![logo](logo.png)
**pocoMC is a Python implementation of the Preconditioned Monte Carlo method for accelerated Bayesian inference**
[![License: GPL v3](https://img.shields.io/badge/License-GPLv3-blue.svg)](https://github.com/minaskar/pocomc/blob/master/LICENSE)
[![Documentation Status](https://readthedocs.org/projects/pocomc/badge/?version=latest)](https://pocomc.readthedocs.io/en/latest/?badge=latest)
# Getting started
## Brief introduction
``pocoMC`` is a Python package for fast Bayesian posterior and model evidence estimation. It leverages
the Preconditioned Monte Carlo (PMC) algorithm, offering significant speed improvements over
traditional methods like MCMC and Nested Sampling. Ideal for large-scale scientific problems
with expensive likelihood evaluations, non-linear correlations, and multimodality, ``pocoMC``
provides efficient and scalable posterior sampling and model evidence estimation.
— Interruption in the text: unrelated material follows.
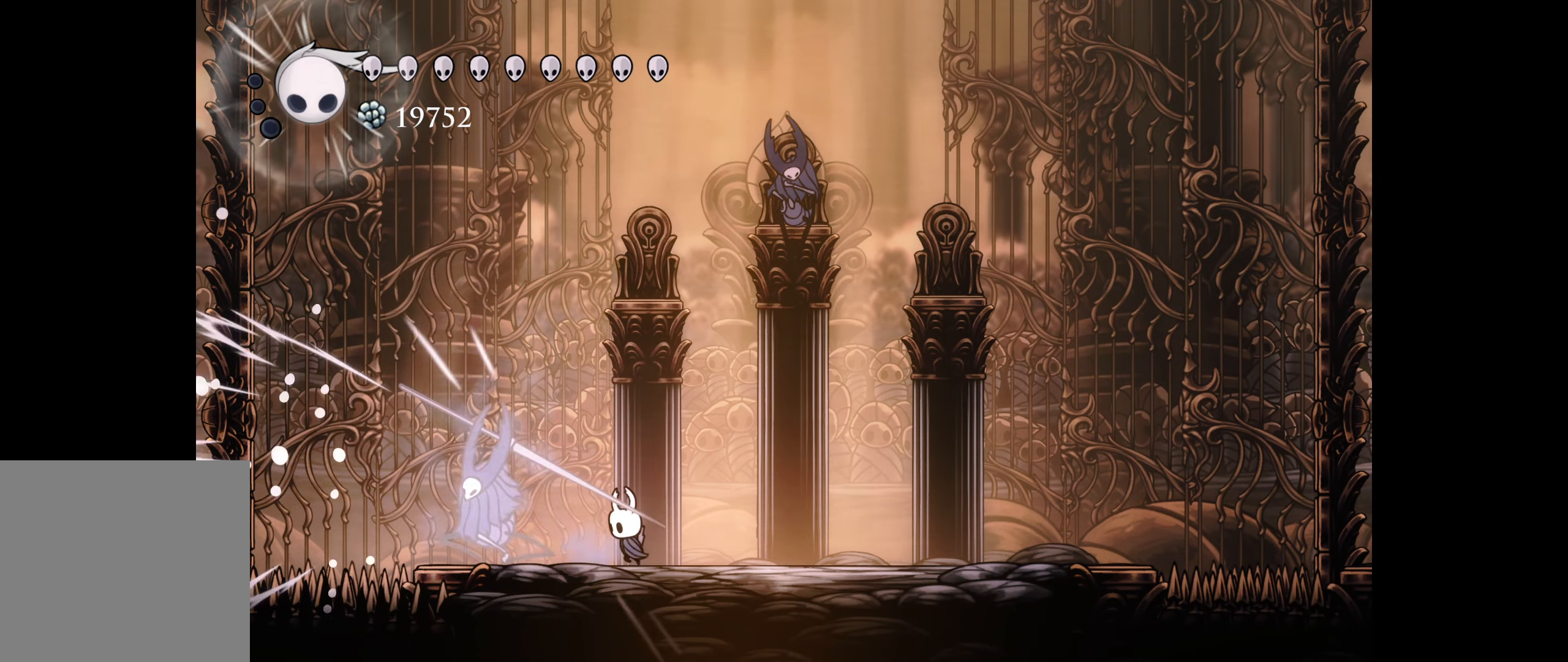
{"buttons": ["DPAD_RIGHT"], "right_stick": "center", "events": [[66, "A", "down"], [83, "DPAD_LEFT", "down"], [200, "A", "up"], [250, "DPAD_LEFT", "up"], [316, "DPAD_RIGHT", "down"]]}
Widely used
in cosmology and astronomy, ``pocoMC`` is user-friendly, flexible, and actively maintained.
## Documentation
Read the docs at [pocomc.readthedocs.io](https://pocomc.readthedocs.io) for more information, examples and tutorials.
## Installation
To install ``pocomc`` using ``pip`` run:
```bash
pip install pocomc
```
or, to install from source:
```bash
git clone https://github.com/minaskar/pocomc.git
cd pocomc
python setup.py install
```
## Basic example
For instance, if you wanted to draw samples from a 10-dimensional Rosenbrock distribution with a uniform prior, you would do something like:
```python
import pocomc as pc
import numpy as np
from scipy.stats import uniform
n_dim = 10 # Number of dimensions
prior = pc.Prior(n_dim*[uniform(-10.0, 20.0)]) # U(-10,10)
def log_likelihood(x):
return -np.sum(10.0*(x[:,::2]**2.0 - x[:,1::2])**2.0 \
+ (x[:,::2] - 1.0)**2.0, axis=1)
sampler = pc.Sampler(
prior=prior,
likelihood=log_likelihood,
vectorize=True,
)
sampler.run()
samples, weights, logl, logp = sampler.posterior() # Weighted posterior samples
logz, logz_err = sampler.evidence() # Bayesian model evidence estimate and uncertainty
```
# Attribution & Citation
Please cite the following papers if you found this code useful in your research:
```bash
@article{karamanis2022accelerating,
title={Accelerating astronomical and cosmological inference with preconditioned Monte Carlo},
author={Karamanis, Minas and Beutler, Florian and Peacock, John A and Nabergoj, David and Seljak, Uro{\v{s}}},
journal={Monthly Notices of the Royal Astronomical Society},
volume={516},
number={2},
pages={1644--1653},
year={2022},
publisher={Oxford University Press}
}
@article{karamanis2022pocomc,
title={pocoMC: A Python package for accelerated Bayesian inference in astronomy and cosmology},
author={Karamanis, Minas and Nabergoj, David and Beutler, Florian and Peacock, John A and Seljak, Uros},
journal={arXiv preprint arXiv:2207.05660},
year={2022}
}
```
# Licence
Copyright 2022-Now Minas Karamanis and contributors.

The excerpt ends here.